Bereits seit Längerem sind Wissenschaftler auf der Suche nach neuen Wirkstoffen, die das Immunoproteasom gezielt hemmen, ohne das ebenfalls in der Zelle vorkommende konstitutive Proteasom zu beeinträchtigen. Das konstitutive Proteasom baut gezielt fehlerhafte oder nicht mehr benötigte Eiweiße ab und übernimmt damit das zelluläre Recycling. Werden sowohl das konstitutive Proteasom als auch das Immunoproteasom gehemmt, führt dies zum Tod der Zelle.

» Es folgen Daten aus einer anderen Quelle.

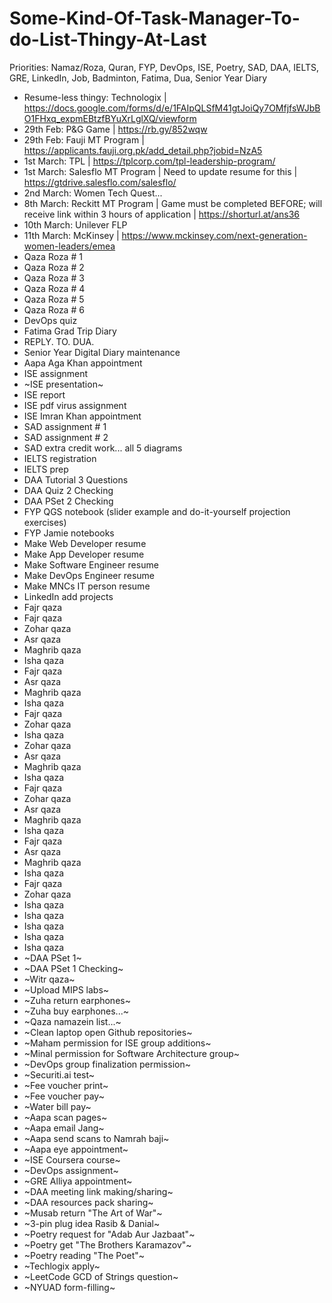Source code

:# Some-Kind-Of-Task-Manager-To-do-List-Thingy-At-Last

Priorities: Namaz/Roza, Quran, FYP, DevOps, ISE, Poetry, SAD, DAA, IELTS, GRE, LinkedIn, Job, Badminton, Fatima, Dua, Senior Year Diary

- Resume-less thingy: Technologix | https://docs.google.com/forms/d/e/1FAIpQLSfM41gtJoiQy7OMfjfsWJbBO1FHxq_expmEBtzfBYuXrLglXQ/viewform
- 29th Feb: P&G Game | https://rb.gy/852wqw
- 29th Feb: Fauji MT Program | https://applicants.fauji.org.pk/add_detail.php?jobid=NzA5
- 1st March: TPL | https://tplcorp.com/tpl-leadership-program/
- 1st March: Salesflo MT Program | Need to update resume for this | https://gtdrive.salesflo.com/salesflo/
- 2nd March: Women Tech Quest...
- 8th March: Reckitt MT Program | Game must be completed BEFORE; will receive link within 3 hours of application | https://shorturl.at/ans36
- 10th March: Unilever FLP
- 11th March: McKinsey | https://www.mckinsey.com/next-generation-women-leaders/emea
- Qaza Roza # 1
- Qaza Roza # 2
- Qaza Roza # 3
- Qaza Roza # 4
- Qaza Roza # 5
- Qaza Roza # 6
- DevOps quiz
- Fatima Grad Trip Diary
- REPLY. TO. DUA.
- Senior Year Digital Diary maintenance
- Aapa Aga Khan appointment
- ISE assignment
- ~ISE presentation~
- ISE report
- ISE pdf virus assignment
- ISE Imran Khan appointment
- SAD assignment # 1
- SAD assignment # 2
- SAD extra credit work... all 5 diagrams
- IELTS registration
- IELTS prep
- DAA Tutorial 3 Questions
- DAA Quiz 2 Checking
- DAA PSet 2 Checking
- FYP QGS notebook (slider example and do-it-yourself projection exercises)
- FYP Jamie notebooks
- Make Web Developer resume
- Make App Developer resume
- Make Software Engineer resume
- Make DevOps Engineer resume
- Make MNCs IT person resume
- LinkedIn add projects
- Fajr qaza
- Fajr qaza
- Zohar qaza
- Asr qaza
- Maghrib qaza
- Isha qaza
- Fajr qaza
- Asr qaza
- Maghrib qaza
- Isha qaza
- Fajr qaza
- Zohar qaza
- Isha qaza
- Zohar qaza
- Asr qaza
- Maghrib qaza
- Isha qaza
- Fajr qaza
- Zohar qaza
- Asr qaza
- Maghrib qaza
- Isha qaza
- Fajr qaza
- Asr qaza
- Maghrib qaza
- Isha qaza
- Fajr qaza
- Zohar qaza
- Isha qaza
- Isha qaza
- Isha qaza
- Isha qaza
- Isha qaza
- ~DAA PSet 1~
- ~DAA PSet 1 Checking~
- ~Witr qaza~
- ~Upload MIPS labs~
- ~Zuha return earphones~
- ~Zuha buy earphones...~
- ~Qaza namazein list...~
- ~Clean laptop open Github repositories~
- ~Maham permission for ISE group additions~
- ~Minal permission for Software Architecture group~
- ~DevOps group finalization permission~
- ~Securiti.ai test~
- ~Fee voucher print~
- ~Fee voucher pay~
- ~Water bill pay~
- ~Aapa scan pages~
- ~Aapa email Jang~
- ~Aapa send scans to Namrah baji~
- ~Aapa eye appointment~
- ~ISE Coursera course~
- ~DevOps assignment~
- ~GRE Alliya appointment~
- ~DAA meeting link making/sharing~
- ~DAA resources pack sharing~
- ~Musab return "The Art of War"~
- ~3-pin plug idea Rasib & Danial~
- ~Poetry request for "Adab Aur Jazbaat"~
- ~Poetry get "The Brothers Karamazov"~
- ~Poetry reading "The Poet"~
- ~Techlogix apply~
- ~LeetCode GCD of Strings question~
- ~NYUAD form-filling~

Eine Voraussetzung für das Design eines spezifischen Wirkstoffs schuf die Forschergruppe um Groll Anfang 2012: Sie entschlüsselte die Kristallstruktur des Immunoproteasoms. So war es möglich, die feinen, aber wesentlichen Unterschiede zwischen den nahezu identisch aufgebauten Strukturen zu erkennen.

Besonderer Wirkmechanismus

Der potenzielle Wirkstoff, den die Wissenschaftler nun entwickelten, basiert auf dem Epoxyketon ONX 0914, einem Immunoproteasom-Hemmer, der in klinischer Phase getestet wurde. Die Forscher ersetzten das Epoxyketon durch eine Sulfonylfluorid-Gruppe und veränderten deren Positionierung am Inhibitor. Als Ergebnis erhielten die Forscher eine neue Verbindung, die speziell das Immunoproteasom hemmt und auf das konstitutive Proteasom kaum Einfluss hat.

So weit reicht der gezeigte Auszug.